Written task
Determine how many of the lines below include "prefix", then respond with that number and no other text.

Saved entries
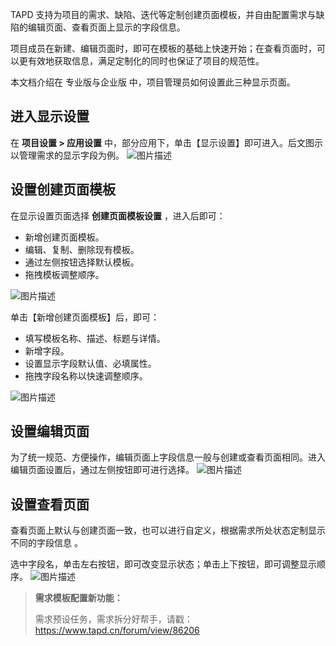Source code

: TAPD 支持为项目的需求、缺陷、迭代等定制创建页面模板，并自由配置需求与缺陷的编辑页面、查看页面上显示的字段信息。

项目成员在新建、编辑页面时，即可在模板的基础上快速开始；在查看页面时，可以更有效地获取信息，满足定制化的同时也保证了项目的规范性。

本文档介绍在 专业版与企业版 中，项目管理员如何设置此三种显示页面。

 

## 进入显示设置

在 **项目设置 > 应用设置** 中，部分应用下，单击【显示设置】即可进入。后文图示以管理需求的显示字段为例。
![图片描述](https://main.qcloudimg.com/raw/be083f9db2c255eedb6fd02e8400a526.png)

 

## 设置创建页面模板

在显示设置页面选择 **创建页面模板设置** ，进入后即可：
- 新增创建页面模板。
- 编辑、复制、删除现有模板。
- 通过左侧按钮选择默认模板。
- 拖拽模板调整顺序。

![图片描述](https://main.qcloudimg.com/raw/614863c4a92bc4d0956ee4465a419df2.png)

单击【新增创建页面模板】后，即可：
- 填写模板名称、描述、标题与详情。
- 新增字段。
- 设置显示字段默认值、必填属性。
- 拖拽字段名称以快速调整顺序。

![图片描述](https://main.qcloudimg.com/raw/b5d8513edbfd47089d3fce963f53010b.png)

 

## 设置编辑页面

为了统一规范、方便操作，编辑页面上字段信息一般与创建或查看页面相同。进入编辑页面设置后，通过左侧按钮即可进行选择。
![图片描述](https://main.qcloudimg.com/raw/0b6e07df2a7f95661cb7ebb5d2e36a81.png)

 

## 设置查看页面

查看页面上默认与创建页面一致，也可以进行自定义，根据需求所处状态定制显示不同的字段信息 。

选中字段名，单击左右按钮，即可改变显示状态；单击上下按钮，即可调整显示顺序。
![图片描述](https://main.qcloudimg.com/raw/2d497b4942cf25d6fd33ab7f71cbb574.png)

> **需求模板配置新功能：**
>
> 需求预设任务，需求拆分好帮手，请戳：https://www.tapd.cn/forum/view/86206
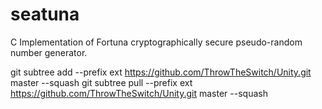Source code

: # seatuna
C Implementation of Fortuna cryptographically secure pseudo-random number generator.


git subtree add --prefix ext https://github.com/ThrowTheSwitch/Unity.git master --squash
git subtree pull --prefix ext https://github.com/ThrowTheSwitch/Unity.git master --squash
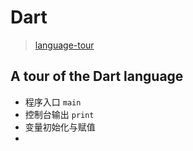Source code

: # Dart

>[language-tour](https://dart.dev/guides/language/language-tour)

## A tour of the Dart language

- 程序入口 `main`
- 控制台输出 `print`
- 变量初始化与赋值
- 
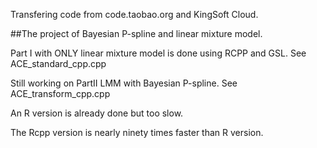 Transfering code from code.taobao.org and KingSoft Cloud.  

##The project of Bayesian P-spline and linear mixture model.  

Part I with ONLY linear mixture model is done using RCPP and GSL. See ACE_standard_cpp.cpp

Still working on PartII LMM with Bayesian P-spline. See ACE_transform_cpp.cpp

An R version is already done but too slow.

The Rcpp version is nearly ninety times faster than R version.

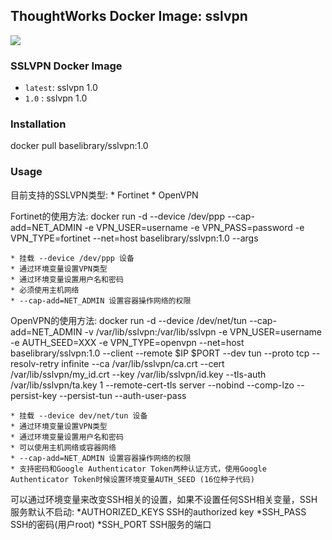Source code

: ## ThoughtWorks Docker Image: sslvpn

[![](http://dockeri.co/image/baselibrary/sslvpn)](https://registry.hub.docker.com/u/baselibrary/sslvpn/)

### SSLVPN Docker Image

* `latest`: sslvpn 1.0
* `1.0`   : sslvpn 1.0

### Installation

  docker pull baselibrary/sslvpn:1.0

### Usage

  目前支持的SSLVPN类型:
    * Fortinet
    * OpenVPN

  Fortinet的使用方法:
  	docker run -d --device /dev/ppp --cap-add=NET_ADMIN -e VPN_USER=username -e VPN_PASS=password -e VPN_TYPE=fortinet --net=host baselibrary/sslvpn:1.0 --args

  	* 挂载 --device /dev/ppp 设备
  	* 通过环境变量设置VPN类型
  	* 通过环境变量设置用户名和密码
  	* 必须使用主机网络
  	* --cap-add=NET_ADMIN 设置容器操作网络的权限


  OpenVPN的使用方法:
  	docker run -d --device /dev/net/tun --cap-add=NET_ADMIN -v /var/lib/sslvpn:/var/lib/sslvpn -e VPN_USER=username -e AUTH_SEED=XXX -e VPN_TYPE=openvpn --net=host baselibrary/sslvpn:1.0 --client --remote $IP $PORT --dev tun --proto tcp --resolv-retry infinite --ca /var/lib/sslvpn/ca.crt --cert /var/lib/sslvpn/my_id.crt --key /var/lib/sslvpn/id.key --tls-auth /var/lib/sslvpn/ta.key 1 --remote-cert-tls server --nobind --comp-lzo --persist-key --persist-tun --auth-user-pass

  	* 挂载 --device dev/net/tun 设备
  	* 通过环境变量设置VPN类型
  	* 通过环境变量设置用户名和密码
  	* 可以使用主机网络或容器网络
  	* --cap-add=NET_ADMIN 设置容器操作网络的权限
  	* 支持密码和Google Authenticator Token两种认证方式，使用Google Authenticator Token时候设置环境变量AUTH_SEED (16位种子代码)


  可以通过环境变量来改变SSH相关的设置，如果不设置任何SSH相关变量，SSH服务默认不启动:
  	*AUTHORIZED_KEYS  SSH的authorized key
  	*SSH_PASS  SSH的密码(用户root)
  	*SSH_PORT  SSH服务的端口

Response
2